*Activities*
a: Answer these questions from the profiles:
(i) From which school did Amy receive her MFA?
(ii) What is the title of Amy's recent work?
(iii) What positions does Kwan hold at yucolab?
b: Write out the passage of the profiles starting with "Amy’s pedagogical and" and going on through "the present tense.", switching "catastrophe" to "disaster".

Hong Kong-born, research-led artist and adjunct associate professor in the Urban Studies program at CUHK, Amy explores ecological and societal fractures through her work. Her transdisciplinary approach is rooted in her academic background in art history and studio practice (BA, Goldsmiths, University of London), mixed media art (MFA, Slade School of Fine Art, UCL), and psychology in education (MA, Columbia University). This diverse foundation enables her to merge poetic thinking with scientific rigor, radical empathy, and a drive for experimentation.

Amy’s pedagogical and artistic practices converge in exploring art’s infrastructural potential. She has taught courses such as Forensic Architecture, Designing Care in the Commons, and Socially Engaged Art, which investigate how how creative practices can uncover hidden truths and cultivate care within systems marked by structural conflict and socio-political-ecological complexity. Her recent work, Memory Portal, examines art’s capacity to metabolize catastrophe—not as a distant abstraction, but as an embodied, durational practice: a lived negotiation of fragility and repair in the present tense.

Co-founder and Executive Creative Director of yucolab, Kwan is a multimedia artist and designer. After graduating from The Chinese University of Hong Kong followed by Central Saint Martins College of Art and Design (2000), he has dedicated his practice to exploring new media technologies across artistic, commercial exhibition, and museum contexts. His works consistently investigate how digital media and spatial design interact with and transform human perception.

Stored records
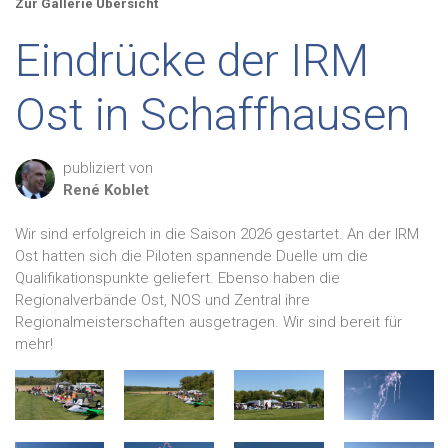
Zur Gallerie Übersicht
Eindrücke der IRM
Ost in Schaffhausen
publiziert von
René
Koblet
Wir sind erfolgreich in die Saison 2026 gestartet. An der IRM
Ost hatten sich die Piloten spannende Duelle um die
Qualifikationspunkte geliefert. Ebenso haben die
Regionalverbände Ost, NOS und Zentral ihre
Regionalmeisterschaften ausgetragen. Wir sind bereit für
mehr!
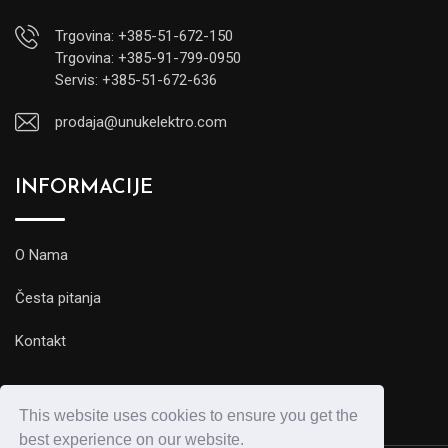
Trgovina: +385-51-672-150
Trgovina: +385-91-799-0950
Servis: +385-51-672-636
prodaja@unukelektro.com
INFORMACIJE
O Nama
Česta pitanja
Kontakt
This website uses cookies to ensure you get the
best experience on our website.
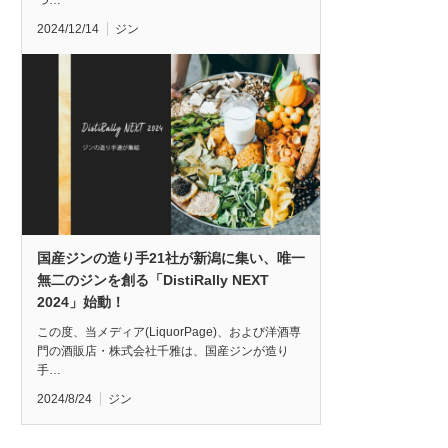
つ…
2024/12/14
ジン
国産ジンの造り手21社が新潟に集い、唯一
無二のジンを創る「DistiRally NEXT
2024」始動！
この度、当メディア(LiquorPage)、および洋酒専
門の酒販店・株式会社千雅は、国産ジンが造り
手…
2024/8/24
ジン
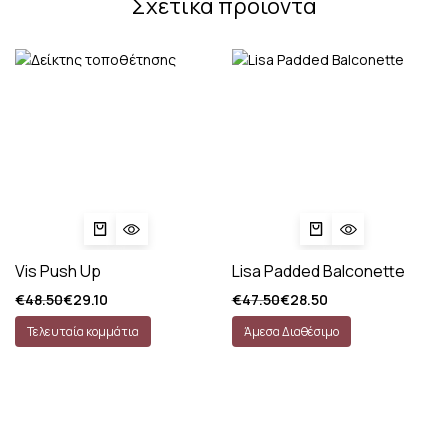
Σχετικά προϊόντα
Vis Push Up
Lisa Padded Balconette
€
48.50
€
29.10
€
47.50
€
28.50
Τελευταία κομμάτια
Άμεσα Διαθέσιμο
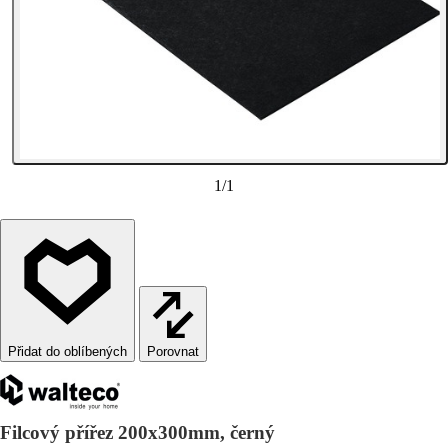
1
/
1
Porovnat
Filcový přířez 200x300mm, černý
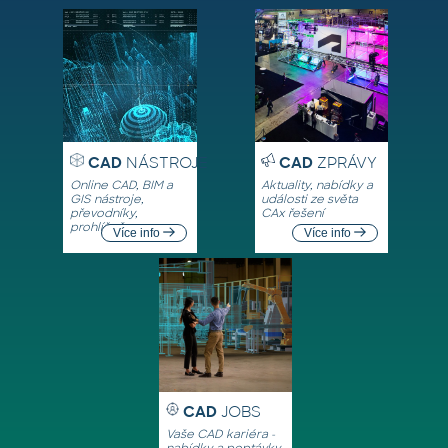
CAD
NÁSTROJE
CAD
ZPRÁVY
Online CAD, BIM a
Aktuality, nabídky a
GIS nástroje,
události ze světa
převodníky,
CAx řešení
prohlížeče
Více info
Více info
CAD
JOBS
Vaše CAD kariéra -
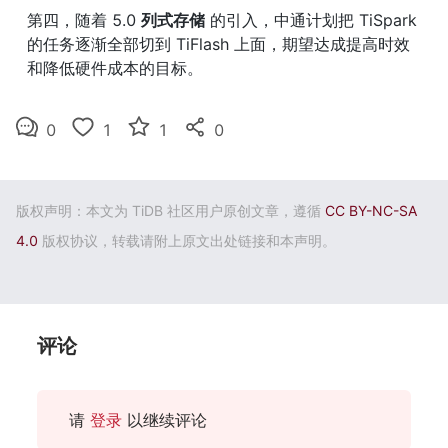
第四，随着 5.0 
列式存储
 的引入，中通计划把 TiSpark 
的任务逐渐全部切到 TiFlash 上面，期望达成提高时效
和降低硬件成本的目标。
0
1
1
0
版权声明：本文为 TiDB 社区用户原创文章，遵循
CC BY-NC-SA
4.0
版权协议，转载请附上原文出处链接和本声明。
评论
请
登录
以继续评论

*Results in order*
a:
(i) Slade School of Fine Art, UCL
(ii) Memory Portal
(iii) Co-founder and Executive Creative Director

b:
Amy’s pedagogical and artistic practices converge in exploring art’s infrastructural potential. She has taught courses such as Forensic Architecture, Designing Care in the Commons, and Socially Engaged Art, which investigate how how creative practices can uncover hidden truths and cultivate care within systems marked by structural conflict and socio-political-ecological complexity. Her recent work, Memory Portal, examines art’s capacity to metabolize disaster—not as a distant abstraction, but as an embodied, durational practice: a lived negotiation of fragility and repair in the present tense.